L’altro grande vincitore della scorsa settimana sono stati i Democratici Socialisti d’America (DSA), la cui crescita costante nell’ultimo decennio si è basata sulla capacità di eleggere progressisti di sinistra a livello locale, statale e nazionale. Una generazione di giovani attivisti, ispirati dalla campagna presidenziale di Bernie Sanders del 2016, è entrata nei ranghi dell’organizzazione per sostenere chiunque non avesse paura di rivendicare l’etichetta di socialista.

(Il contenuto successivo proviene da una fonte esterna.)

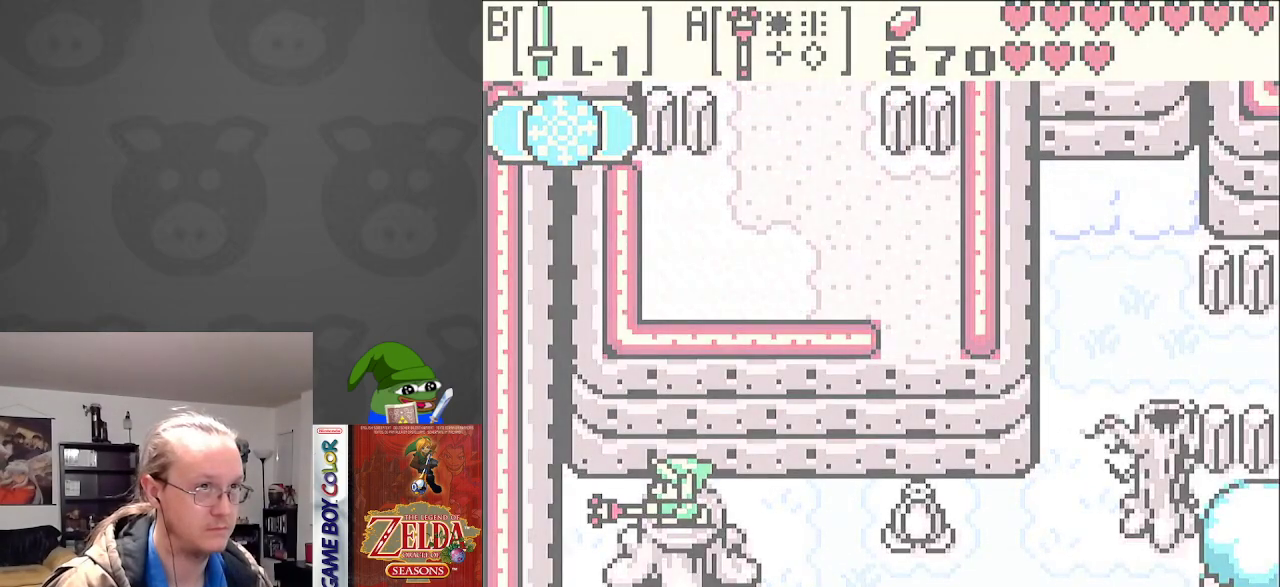
{"buttons": [], "events": []}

Mamdani, membro di lunga data, è il loro candidato più «organico» finora, ma ora molti altri si preparano a lanciare le proprie campagne contro la classe dirigente geriatrica dei democratici delle corporation. Questo impegno incessante nella politica elettorale ha distinto i militanti della DSA dalle fazioni più autonome, rimaste fedeli all’etica dell’auto-organizzazione e dell’orizzontalità ereditata da Occupy. La frizione tra queste due tendenze finora è stata a bassa intensità, ma tutt’altro che trascurabile.

Per quanto riguarda le proposte politiche, va detto che le posizioni di Mamdani non sono propriamente «socialiste», almeno nel senso europeo del termine. Piuttosto «socialdemocratiche», direbbero in molti. Esiste però una tradizione della politica municipale americana — da Milwaukee a Burlington (quando Sanders era sindaco), fino alla New York degli anni ’30 sotto LaGuardia — spesso definita «socialismo delle fogne». I suoi tratti distintivi sono investimenti forti nelle infrastrutture e nei servizi pubblici, edilizia popolare, assistenza all’infanzia, istruzione, e un aumento delle imposte alle imprese. L’unico elemento di proprietà pubblica nella piattaforma di Mamdani è il progetto di lanciare una rete di supermercati municipali. Eppure, questo è bastato per spingere un altro miliardario degli hedge fund ad annunciare su X: «È ufficialmente una rovente estate comunista».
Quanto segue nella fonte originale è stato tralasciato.